Yıllar sonra Rosa Luxemburg’un Ekim Devrimi üzerine “Rus Devrimi” başlığıyla yayınlanan notları da benzer niteliktedir:
“Rus Devrimi herkese göstermiştir ki, söz konusu olan Rusya’nın devrime hazırlıksız olması değil, Alman proletaryasının tarihsel görevini yerine getirmeye hazır olmamasıdır. Ve bu noktanın tüm boyutlarıyla anlaşılması Rus Devrimi üzerine yapılan eleştirel bir incelemenin temel amacıdır.”
Luxemburg, eleştirirken asıl amacının Almanya’da devrim kaygısı olduğunu olabildiğince net bir şekilde ifade ediyor. Daha da ileri giderek “çoğunluk sağlanmadan devrim olmaz” diyen lafazanlara da sözünü söylüyor:
“Ancak devrimlerin gerçek diyalektiği parlamento köstebeklerinin mantığını ayakları üstüne oturtuyor; önce çoğunluk olarak değil, çoğunluğa götüren devrimci taktikle ilerleme sağlanır. Bu yol böyle açılır.
“Sadece nasıl liderlik edeceğini, yani olayları nasıl ileriye taşıyacağını bilen parti fırtınalı zamanlarda destek kazanır.”
Rosa Luxemburg’un eleştirilerini okurken, acımasız olduğunu, sözünü sakınmadan söylediğini görüyoruz.

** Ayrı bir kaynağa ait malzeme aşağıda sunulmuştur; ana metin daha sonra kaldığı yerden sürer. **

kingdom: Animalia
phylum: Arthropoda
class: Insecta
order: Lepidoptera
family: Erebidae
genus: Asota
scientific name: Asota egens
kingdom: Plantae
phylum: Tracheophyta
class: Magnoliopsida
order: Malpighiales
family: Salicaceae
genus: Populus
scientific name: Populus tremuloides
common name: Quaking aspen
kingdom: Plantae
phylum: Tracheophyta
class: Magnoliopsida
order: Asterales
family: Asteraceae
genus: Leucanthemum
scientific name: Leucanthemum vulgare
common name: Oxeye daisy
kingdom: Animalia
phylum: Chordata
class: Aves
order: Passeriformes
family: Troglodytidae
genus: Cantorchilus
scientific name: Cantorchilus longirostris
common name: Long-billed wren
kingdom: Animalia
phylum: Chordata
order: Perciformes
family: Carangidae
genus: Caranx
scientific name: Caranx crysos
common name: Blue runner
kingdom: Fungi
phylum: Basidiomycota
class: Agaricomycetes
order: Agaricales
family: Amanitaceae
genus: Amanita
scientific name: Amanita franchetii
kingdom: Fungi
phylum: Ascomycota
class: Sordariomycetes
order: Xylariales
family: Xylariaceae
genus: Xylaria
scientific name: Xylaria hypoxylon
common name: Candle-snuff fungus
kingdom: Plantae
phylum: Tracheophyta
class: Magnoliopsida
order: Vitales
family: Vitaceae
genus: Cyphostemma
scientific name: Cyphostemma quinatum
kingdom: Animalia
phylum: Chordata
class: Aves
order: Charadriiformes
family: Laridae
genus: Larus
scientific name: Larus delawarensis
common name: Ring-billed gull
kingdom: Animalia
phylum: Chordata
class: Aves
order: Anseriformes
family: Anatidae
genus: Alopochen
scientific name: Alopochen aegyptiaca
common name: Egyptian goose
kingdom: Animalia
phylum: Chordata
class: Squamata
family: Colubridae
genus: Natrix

Lenin, Luxemburg katledildikten sonra onun için “Devrimin Kartalıydı” der. Çünkü Luxemburg eleştirirken devrimci bir samimiyetle Ekim Devrimi’nin kazanımlarını kalıcılaştırmayı hedefliyordu. Notlarında son yazdıkları bunu çok açık bir şekilde ortaya koyuyor:
“Bırakın Almanya’daki Hükümet Sosyalistleri Rusya’daki Bolşevik yönetiminin proletarya diktatörlüğünün bozulmuş bir biçimi olduğunu söylesinler. Eğer böyle idiyse ve böyle olacaksa, bu Alman proletaryasının sosyalist sınıf mücadelesinin kötü bir karikatürü olan tavrının ürünüdür. Hepimiz tarihin yasalarına bağımlıyız ve sosyalist bir düzen ancak enternasyonal olarak mümkündür.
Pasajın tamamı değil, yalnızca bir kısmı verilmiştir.